Classic Attribute Model

The classic attribute model of the SWITCH edu-ID has been designed to be compatible with services in the SWITCH aai federation that "know" nothing of edu-ID. These services can be accessed by users with edu-ID the same way as before with the organizational SWITCHaai account. The only difference from a user's perspective is that authentication takes place at the SWITCH edu-ID IdP instead of the organizational IdP.

With the classic attribute model, a service gets attribute information compliant to the SWITCHaai attribute specification. From the perspective of the service, it just gets an attribute assertion from one HomeOrg. In the diagram below, this would be an assertion from either HomeOrg UniA (A), or HomeOrg UniB (B) or HomeOrg eduid.ch (P). No configuration changes or other adaptations are necessary to support users with an edu-ID account.

Configuration Options

University Members Only

With the university members only configuration, a service only gets the assertion from one current affilation of a user. If a user has more than one affiliation, the SWITCH edu-ID affiliation chooser kicks in where the user picks the desired affiliation to access the service. Users without at least one current affiliation are denied access.

In the diagram above, the service would either get the attribute assertion A or B, depending on the user's choice in the discovery service or the affiliation chooser.
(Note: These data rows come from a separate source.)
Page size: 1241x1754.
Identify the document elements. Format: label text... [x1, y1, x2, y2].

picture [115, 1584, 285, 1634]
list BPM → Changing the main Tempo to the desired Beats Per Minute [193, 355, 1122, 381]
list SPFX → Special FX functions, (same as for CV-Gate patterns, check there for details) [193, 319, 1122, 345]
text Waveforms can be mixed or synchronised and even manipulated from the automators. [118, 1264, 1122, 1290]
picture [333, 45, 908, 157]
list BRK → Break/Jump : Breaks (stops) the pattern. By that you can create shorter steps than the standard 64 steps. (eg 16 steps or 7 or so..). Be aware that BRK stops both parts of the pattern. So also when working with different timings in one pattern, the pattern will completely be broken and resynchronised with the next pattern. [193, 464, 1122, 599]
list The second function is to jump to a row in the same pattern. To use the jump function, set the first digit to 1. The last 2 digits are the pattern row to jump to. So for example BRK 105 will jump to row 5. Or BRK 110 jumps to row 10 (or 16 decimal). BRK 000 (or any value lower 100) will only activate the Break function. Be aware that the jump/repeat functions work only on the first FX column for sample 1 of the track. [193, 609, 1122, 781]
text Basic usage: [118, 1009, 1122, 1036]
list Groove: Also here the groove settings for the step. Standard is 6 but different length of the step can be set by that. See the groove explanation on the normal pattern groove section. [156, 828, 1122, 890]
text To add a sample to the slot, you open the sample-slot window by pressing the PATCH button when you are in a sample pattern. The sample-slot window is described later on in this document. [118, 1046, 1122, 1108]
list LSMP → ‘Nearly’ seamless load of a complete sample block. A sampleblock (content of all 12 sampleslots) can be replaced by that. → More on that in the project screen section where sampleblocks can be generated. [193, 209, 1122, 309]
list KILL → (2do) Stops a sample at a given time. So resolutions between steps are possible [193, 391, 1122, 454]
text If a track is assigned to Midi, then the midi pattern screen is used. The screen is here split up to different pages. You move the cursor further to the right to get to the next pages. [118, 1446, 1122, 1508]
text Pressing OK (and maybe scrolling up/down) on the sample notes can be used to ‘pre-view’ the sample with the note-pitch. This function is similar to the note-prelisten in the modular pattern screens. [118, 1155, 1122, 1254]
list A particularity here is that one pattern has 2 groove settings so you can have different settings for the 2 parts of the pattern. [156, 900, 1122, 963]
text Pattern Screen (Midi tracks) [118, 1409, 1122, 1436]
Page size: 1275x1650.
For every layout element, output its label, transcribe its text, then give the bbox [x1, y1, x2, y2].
Note that the type of accepted home organizations can be further specified in the intended audience setting in the resource registry.

Edu-ID Only (classic model)

With the edu-ID only configuration, a service gets the assertion from the personal part of an edu-ID identity, regardless of any current affiliations.

In the diagram above, the service would only get the attribute assertion P.

Note that a service can request additional attributes (the red dashed box above) that are typically only supported by the edu-ID IdP like group membership, attribute quality statements or the ORCID identifier.

All Users Allowed

With the all users allowed configuration, a service gets the assertion from the personal part of an edu-ID identity or from the current affilation of a user. If a user has one or more affiliations, the SWITCH edu-ID affiliation chooser kicks in where the user picks the desired part of the identity to access the service.

In the diagram above, the service would either get the attribute assertion A, B or P.